React 17 enables gradual React upgrades: when new versions of React are released, developers will have a choice between migrating their React applications all at once – as was the case with the previous versions of React, or upgrade a part of their application and gradually complete the migration. The latter option may involve lazy loading one of the two React versions, in order not to impact the user experience.

The cohabitation of different React versions is made possible by the changes in the event delegation mechanism. Before React 17, React was registering event handlers at the document level, detecting which component to call, and handling subsequent event bubbling across the component tree. This meant that two React versions would essentially be concurrently accessing shared DOM state (state of the DOM event handling) with no synchronization mechanism between React’s synthetic events (copy) and the DOM events (source of truth). Thus, it may occur that when one React version cancels the (copy) DOM event propagation (event.stopPropagation()), that cancellation is not communicated to the other React version (second copy) – which may thus react to the canceled event. It may also occur that the event handlers that are registered at the top level run in an unfortunate order.

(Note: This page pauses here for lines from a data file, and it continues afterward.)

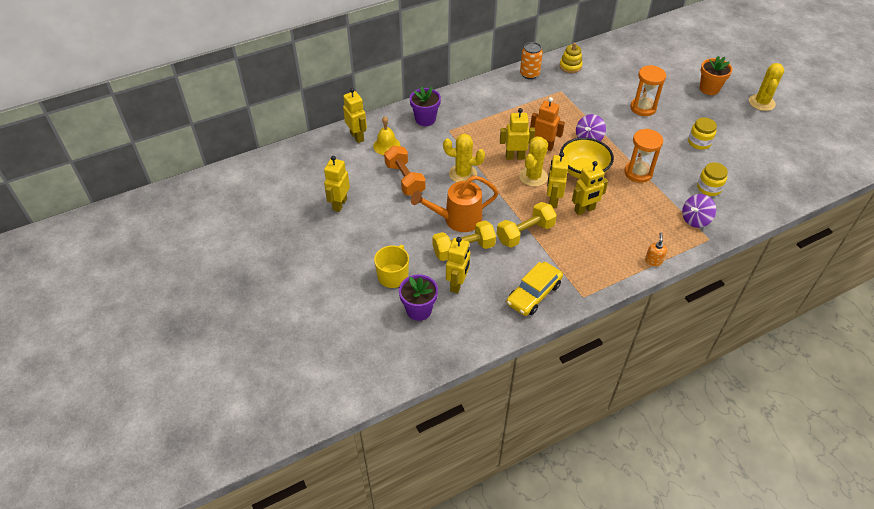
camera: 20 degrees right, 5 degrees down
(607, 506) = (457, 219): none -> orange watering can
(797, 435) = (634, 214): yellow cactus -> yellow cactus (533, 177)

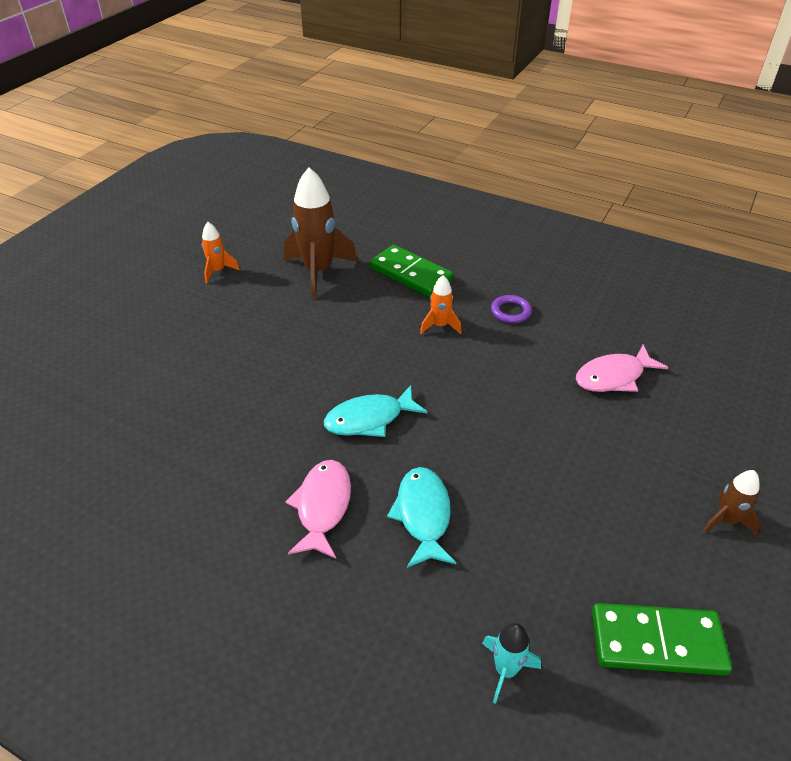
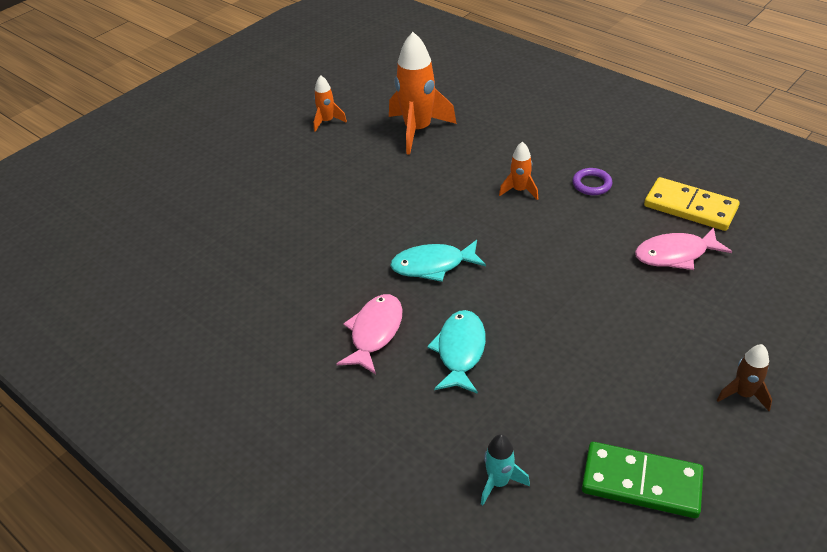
camera: 15 degrees right, 0 degrees up
(318, 272) = (418, 130): brown rocket -> orange rocket
(411, 274) = (504, 140): green domino -> none
(612, 326) = (690, 207): none -> yellow domino

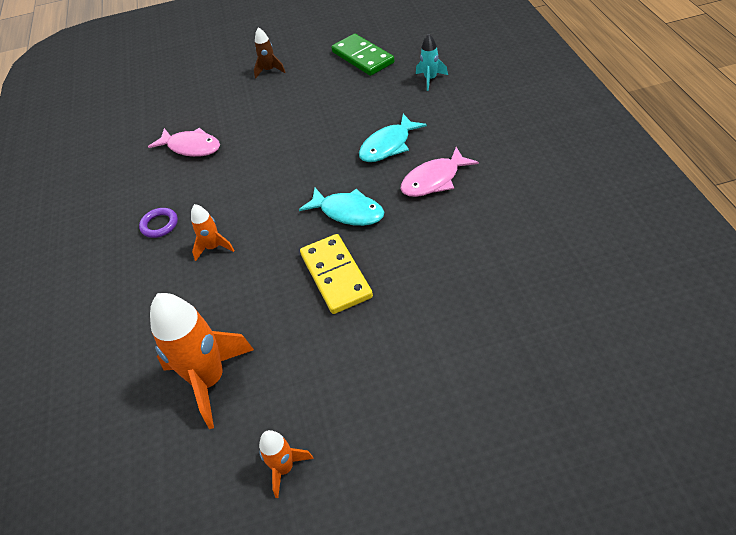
camera: 140 degrees left, 5 degrees up
(690, 207) = (133, 173): yellow domino -> yellow domino (336, 276)

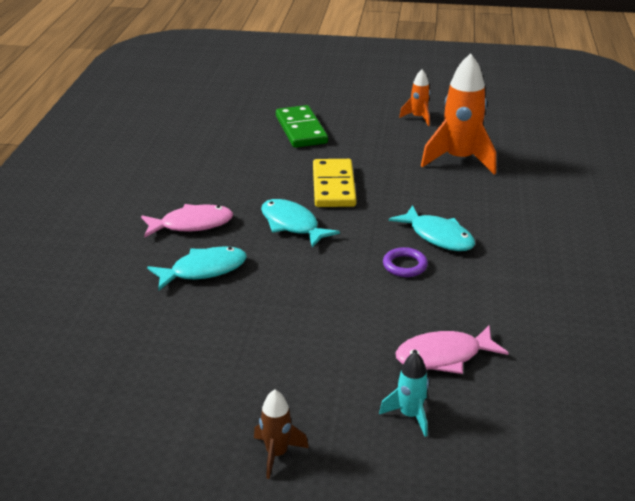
camera: 165 degrees left, 15 degrees down
(159, 225) = (495, 274): purple ring -> purple ring (405, 265)
(191, 147) = (444, 356): pink fish -> pink fish turned 60 degrees counterclockwise
(213, 247) = (438, 236): orange rocket -> turquoise fish
(362, 57) = (121, 413): green domino -> green domino (301, 130)
(430, 79) = (75, 334): turquoise rocket -> turquoise rocket (410, 415)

React 17 attaches the event handlers at the React version’s root DOM container (rootNode thereafter):

const rootNode = document.getElementById('root'); ReactDOM.render(<App />, rootNode);

Similarly, React can now interoperate more reliably with other JavaScript libraries that also handle a part of the DOM. As a matter of fact, the change in React’s event propagation mechanism fixes a number of old bugs.

Among other breaking changes, the onScroll event no longer bubbles, onFocus and onBlur events use the native focusin and focusout, capture phase events (e.g. onClickCapture) now use real browser capture phase listeners. The changes reduce the discrepancies between the DOM events and the React synthetic events.

React 17 also brings some scheduling changes for the useEffect hook. The effect cleanup function, which used to run synchronously in React 16, now runs asynchronously. React 17 additionally executes the cleanup functions in the same order as the effects, according to their position in the tree. The changes in scheduling have led to some component breaking. The release note provides additional details about potential issues and remedies.

Developers can install the release candidate with npm:

npm install react@17.0.0-rc.0 react-dom@17.0.0-rc.0

The release note provides the full list of changes (Changelog) and reviews in more detail the motivations behind the main changes.